It’s not the driest of weather today. In fact, it’s been pouring all morning and as it’s only about three degrees above zero, it isn’t conducive to going out. I was meant to go for a walk today with my friend Marian, however when she called to suggest coming round for a coffee, and perhaps a trip to the Co-Op, I wasn’t in the mood to say no to the change of plan.
I’ve never really understood those who love to shop, and yet this morning, bathed in the brightness of the fluorescent lighting, and with parts of the store all set out for Christmas, it was infinitely more cheering than going to the beach. On the way home, she mentioned that she had to do the hoovering. It’s a hard job, she told me because they have two cats and a dog but, she added, it always helped nowadays that she could think about all the exercise she was doing as she manoeuvred back and forth.
Funnily enough, I too have been feeling the same about certain aspects of life here. Charlie (my husband) has set me up so that I can use the Striiv app on my i-Phone. It used to be, as I went outside and hauled the wood into the house (for the wood-burning stove) that I would thrust as much wood as I could into a bucket, and then stagger back into the house with it, making as few journeys as I possibly could.

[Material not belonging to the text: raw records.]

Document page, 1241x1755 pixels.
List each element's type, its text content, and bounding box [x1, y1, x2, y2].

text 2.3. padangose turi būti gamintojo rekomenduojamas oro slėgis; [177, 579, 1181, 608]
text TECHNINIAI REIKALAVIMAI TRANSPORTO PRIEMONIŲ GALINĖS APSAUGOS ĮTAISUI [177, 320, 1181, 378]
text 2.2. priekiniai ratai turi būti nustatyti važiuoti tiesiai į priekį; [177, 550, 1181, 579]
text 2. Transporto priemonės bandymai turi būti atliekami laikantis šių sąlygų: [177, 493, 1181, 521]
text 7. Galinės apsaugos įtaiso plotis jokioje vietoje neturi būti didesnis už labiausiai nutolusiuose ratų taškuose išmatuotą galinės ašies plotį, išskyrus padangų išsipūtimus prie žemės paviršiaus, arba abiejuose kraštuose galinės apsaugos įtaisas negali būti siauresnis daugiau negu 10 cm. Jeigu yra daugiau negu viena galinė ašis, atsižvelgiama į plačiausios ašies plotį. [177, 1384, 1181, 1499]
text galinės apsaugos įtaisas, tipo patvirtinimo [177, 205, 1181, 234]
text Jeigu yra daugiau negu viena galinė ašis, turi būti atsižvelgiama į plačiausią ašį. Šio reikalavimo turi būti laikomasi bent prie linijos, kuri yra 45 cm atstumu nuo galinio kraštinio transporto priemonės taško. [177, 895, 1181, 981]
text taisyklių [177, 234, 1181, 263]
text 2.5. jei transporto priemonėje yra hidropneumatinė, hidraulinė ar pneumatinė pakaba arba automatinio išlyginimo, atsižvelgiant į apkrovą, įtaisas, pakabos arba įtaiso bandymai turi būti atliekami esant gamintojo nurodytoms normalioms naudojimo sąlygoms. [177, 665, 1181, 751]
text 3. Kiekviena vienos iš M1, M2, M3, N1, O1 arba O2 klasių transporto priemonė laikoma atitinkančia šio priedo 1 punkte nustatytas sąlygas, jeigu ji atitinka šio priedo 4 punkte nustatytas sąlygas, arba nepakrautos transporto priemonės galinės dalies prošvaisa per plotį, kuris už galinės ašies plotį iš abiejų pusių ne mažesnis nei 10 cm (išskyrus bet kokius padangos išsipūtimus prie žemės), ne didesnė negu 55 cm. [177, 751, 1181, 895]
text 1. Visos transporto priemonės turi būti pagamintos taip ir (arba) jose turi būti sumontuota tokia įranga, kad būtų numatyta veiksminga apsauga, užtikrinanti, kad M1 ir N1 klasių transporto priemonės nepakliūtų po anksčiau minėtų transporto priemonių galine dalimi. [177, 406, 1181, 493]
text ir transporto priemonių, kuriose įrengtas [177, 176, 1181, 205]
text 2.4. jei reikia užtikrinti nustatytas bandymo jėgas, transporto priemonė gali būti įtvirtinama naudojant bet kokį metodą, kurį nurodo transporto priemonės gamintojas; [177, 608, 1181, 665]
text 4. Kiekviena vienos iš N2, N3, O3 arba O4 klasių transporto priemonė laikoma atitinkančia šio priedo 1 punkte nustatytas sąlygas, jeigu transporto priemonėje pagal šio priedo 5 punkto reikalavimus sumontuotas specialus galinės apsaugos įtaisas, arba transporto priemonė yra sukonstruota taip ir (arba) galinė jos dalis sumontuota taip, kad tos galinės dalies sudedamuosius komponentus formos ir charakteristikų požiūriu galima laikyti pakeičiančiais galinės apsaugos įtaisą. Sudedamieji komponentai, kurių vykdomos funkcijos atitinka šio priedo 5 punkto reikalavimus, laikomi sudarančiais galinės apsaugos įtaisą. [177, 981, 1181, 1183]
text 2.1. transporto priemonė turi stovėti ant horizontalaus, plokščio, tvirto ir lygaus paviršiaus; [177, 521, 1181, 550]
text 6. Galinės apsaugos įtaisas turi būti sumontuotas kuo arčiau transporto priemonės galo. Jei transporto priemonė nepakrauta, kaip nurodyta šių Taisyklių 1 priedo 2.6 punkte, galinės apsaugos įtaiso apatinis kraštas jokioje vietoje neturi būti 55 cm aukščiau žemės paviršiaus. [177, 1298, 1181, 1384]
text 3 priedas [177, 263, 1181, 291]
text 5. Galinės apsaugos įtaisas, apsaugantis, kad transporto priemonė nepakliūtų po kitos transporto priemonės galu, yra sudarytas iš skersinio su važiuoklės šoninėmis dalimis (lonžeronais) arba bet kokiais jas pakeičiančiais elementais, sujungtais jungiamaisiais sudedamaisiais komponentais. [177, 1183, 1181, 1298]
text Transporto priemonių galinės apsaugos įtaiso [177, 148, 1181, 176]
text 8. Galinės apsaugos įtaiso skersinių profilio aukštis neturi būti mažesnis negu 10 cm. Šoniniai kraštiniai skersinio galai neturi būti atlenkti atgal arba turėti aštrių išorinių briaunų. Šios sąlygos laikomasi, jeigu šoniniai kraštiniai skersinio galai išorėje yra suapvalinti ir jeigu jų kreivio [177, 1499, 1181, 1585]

We didn’t light the fire so very often. This year however, I find myself happily wandering back and forth to the woodpile in the garage carrying three or four logs at a time and smugly thinking of all the steps I am taking, of the energy I am building up to buy new things in MyLand, and how many calories extra I will be able to eat as it transfers its step information over to MyFitnessPal. Obviously this is all very sad (it may be that there is going to be a recurring theme of me being sad in my blog), but somehow I seem to get pleasure these days from so many small things.
At this time of year here in south-west Norway, it seems that there is almost invariably a spell when there is just rain on rain on rain. It can come down for days on end, and the skies are grey and the days are short. It would be easy to get down. So it’s just as well for me, that every year, at this time, I have a wonderful cause for celebration. For three years in a row, 2009-2011, every year, at about this time as the rain came down, the ground water began to rise.
And in each of those years, as the waters rose, into our cellar came a delightful surge… of sewage from the septic tank. This would result in a sickening stench throughout the whole house and days of having to wade through diluted human faeces every time I wanted to get to the washing machine. Somehow, it invariably happened when Charlie was away on a trip.
The first time it happened, we thought it was just a septic-tank blockage. At great expense ( to the insurance company) a massive hole was dug in the driveway and the waste pipe from the tank was replaced. The man who came to help also told us that maybe the blockage was to do with the ground water. Thirty year floods, he said comfortingly, leaving us with the impression it would be a long time before there was likely to be any recurrence. So when it returned the next year, we were somewhat disappointed to say the least. And when it came back the year after that, we decided that whatever the cost, we had to do something about it. When you sell a house in Norway, you are obliged to buy insurance to cover for any problems the buyer might have and we had high hopes… however sadly you have to claim within three to five months of the original problem. The fact that we hadn’t known it was a problem until it recurred was not relevant apparently, so we had to cover the cost ourselves.
Nonetheless, we did so, and so, every year at about this time, as the heavens open and the deluge comes… at least I am able to celebrate in the happy knowledge that however high the water may rise… at least the contents of our toilets have travelled safely away into some unseen sewer. And I am enduringly glad that I won’t have to spend Christmas looking at them again.